Etudiants et forces de l’ordre se sont violemment affrontés hier à l’Ugb. Pour rétablir l’ordre, les gendarmes déployés sur le terrain ont usé de la force et de jets de bombes lacrymogènes pour contenir la colère des manifestants. Les étudiants de l’Ugb ont envahi la RN2 pour apporter leur soutien à leurs collègues de l’Université de Bambey. Une opération qui n’a pas été de tout repos pour les gendarmes, qui ont rencontré une farouche opposition des manifestants. Des affrontements qui ont duré plusieurs heures entre les deux camps et qui se sont soldés malheureusement par des blessés dans les rangs des étudiants. Après installé des barricades avec des troncs d’arbres et de grosses pierres, les étudiants ont brûlé des pneus pour empêcher la circulation sur la route nationale 2. Pour le président de séance de la coordination des étudiants de Saint-Louis(Cesl), cette descente sur la route nationale n’est qu’un avertissement.
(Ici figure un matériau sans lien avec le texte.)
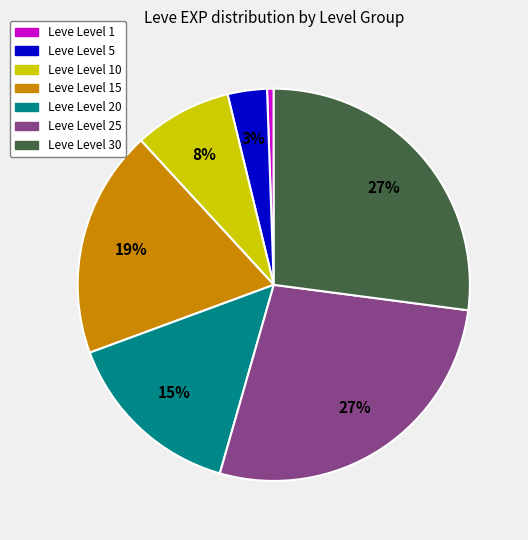

Does any single category account for the majority?

No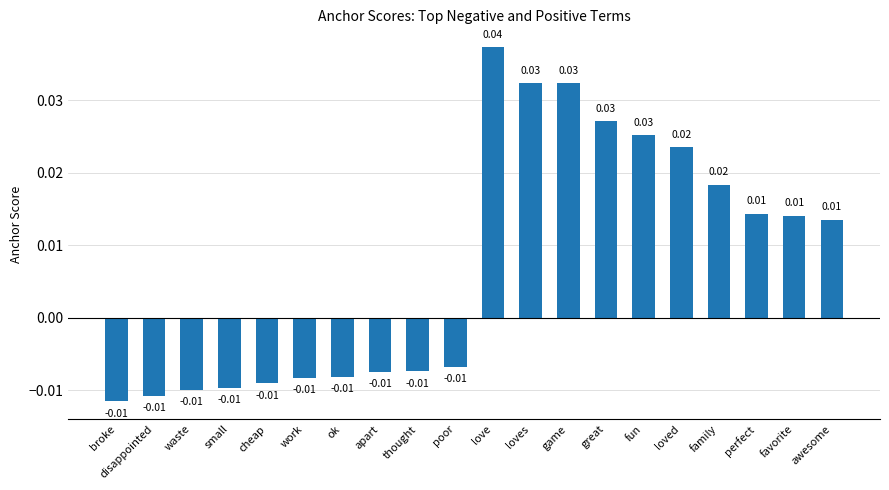

Where does the data first go above 0?

love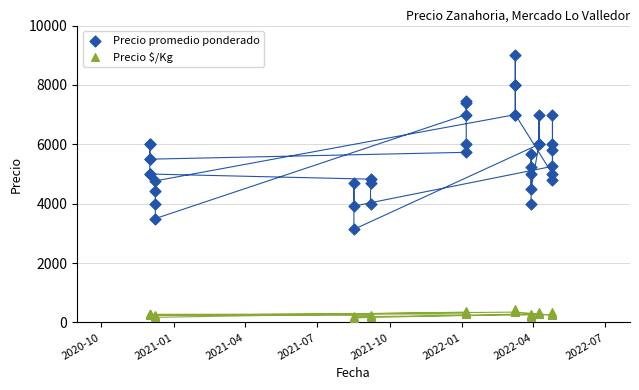

Which series has the largest Y range (max minus min)?

Precio promedio ponderado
« Il faut que les autorités de l’Enseignement Supérieur satisfassent les doléances des étudiants de l’UADB. Qu’elles retirent les policiers des campus de Bambey, sans délai et rétablissent les amicales et la coordination des étudiants. Ce qui est entrain de se passer à Bambey est inqualifiable. Au lieu de privilégier le dialogue, le recteur a renforcé le dispositif policier dans le campus pour intimider les étudiants. Raison pour laquelle, nous sommes sortis pour soutenir nos camarades de Bambey et alerter avant qu’un autre étudiant ne tombe encore sous les balles des forces de l’ordre, comme ce fut le cas avec Fallou Séne à l’Ugb » a vociféré Djiby Diéne. Avant de se faire plus menaçant. A l’en croire, si des solutions ne sont pas apportées d’urgence dans les campus par les autorités, les étudiants redescendront encore sur le terrain.
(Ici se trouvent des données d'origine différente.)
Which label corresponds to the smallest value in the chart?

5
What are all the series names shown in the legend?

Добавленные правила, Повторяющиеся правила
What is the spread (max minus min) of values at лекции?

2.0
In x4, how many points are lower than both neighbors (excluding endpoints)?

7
Au cours des échauffourées entre les forces de l’ordre et les étudiants, ces derniers ont séquestré un agent des services de renseignements des forces de sécurité, pour imposer aux gendarmes d’arrêter de les charger et de dégager du grand portail. Mais après plusieurs heures de capture entre les mains des dirigeants de la Cesl, il a été relâché dans la journée. Il faut noter qu’un calme précaire règne à l’université Gaston Berger et la circulation sur la nationale 2 a repris, mais des gendarmes bien armés sont toujours postés à la porte principale et aux alentours de l’Ugb.